Woman admits to killing her father in chilling front-door ambush

At sentencing, prosecutors said journals, practice sessions and the timing of Timothy Bradburn’s return home showed premeditation.

SPOKANE, Wash. — The killing of Timothy Bradburn was presented in court as a crime built over time, with prosecutors saying his daughter prepared for weeks before shooting him as he returned home to Spokane from a trip to Hawaii.

That account shaped the sentence handed down to Alyssa Bradburn, 33, who was ordered to serve 340 months in prison after her conviction for first-degree murder with a firearm enhancement. The prosecution argued the shooting was not the result of a sudden confrontation. Instead, lawyers for the state said the evidence showed planning, rehearsal and a final attack timed to the moment Timothy Bradburn walked through the door of the house they shared.

According to court testimony, Bradburn called 911 on June 25, 2024, and said she had shot her father. She told dispatchers his body was in the entryway and that she would wait outside for officers. By the time the case reached trial, those details had become central to the state’s argument that she acted with premeditation. Prosecutors said Timothy Bradburn had just returned from Hawaii to deal with a leaking roof when he was killed before he could even set down his belongings.
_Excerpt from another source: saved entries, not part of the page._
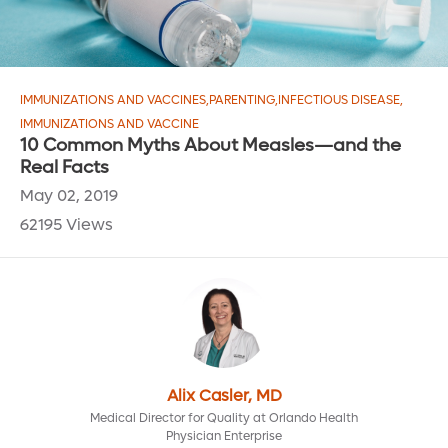
IMMUNIZATIONS AND VACCINES
,
PARENTING
,
INFECTIOUS DISEASE
,
IMMUNIZATIONS AND VACCINE
10 Common Myths About Measles—and the
Real Facts
May 02, 2019
62195 Views
Alix Casler, MD
Medical Director for Quality at Orlando Health
Physician Enterprise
The state said Bradburn had been thinking about the killing for weeks. Prosecutors told jurors she practiced with the firearm inside the home, sought help loading it at a gun range and kept written notes about what she intended to do. That evidence, they said, showed decision after decision rather than a spur-of-the-moment act. They also said she arranged the circumstances inside the house before her father arrived, an argument meant to show control and preparation.

At trial, Bradburn admitted she killed her father. She said she was guilty and would accept prison time. But the road to that statement was not simple. Earlier in the case, she claimed she had acted in self-defense and accused her father of abuse. Those accusations were later withdrawn. The change gave prosecutors another opening to argue that her first explanation did not fit the evidence gathered after the shooting.

The family divide was visible in court. Trace Bradburn, the victim’s son and the defendant’s brother, said the abuse claims had unfairly stained their father’s name. He described Timothy Bradburn as a good man and said the loss had devastated him. His statement placed the case in a broader family context, turning the sentencing hearing into more than a review of evidence. It also underscored how the aftermath of the shooting kept spreading beyond the crime scene.

Defense lawyers urged the court to impose a lighter sentence. They pointed to Alyssa Bradburn’s lack of prior convictions and argued that mental health problems affected her thinking. Her attorney said she could struggle to tell fantasy from reality. Even so, the judge concluded that the nature of the crime demanded a long term behind bars. Judge Julie McKay imposed 280 months for the murder count and added a 60-month firearm enhancement.

The court also ordered 36 months of community custody after Bradburn’s release, restitution connected to Timothy Bradburn’s death and a permanent no-contact order barring her from reaching out to her brother. Prosecutors had asked for a severe punishment, saying the killing of a parent after weeks of planning made the case especially disturbing. The final sentence, while described as mid-range, still amounted to roughly 28 years in prison.

What remained after sentencing was a case defined by preparation as much as violence. Prosecutors said the journals, the practice and the wait at the front door formed a clear pattern. The court agreed the evidence showed murder in the first degree, bringing the criminal case to a close while leaving lasting damage inside one Spokane family.

Author note: Last updated April 9, 2026.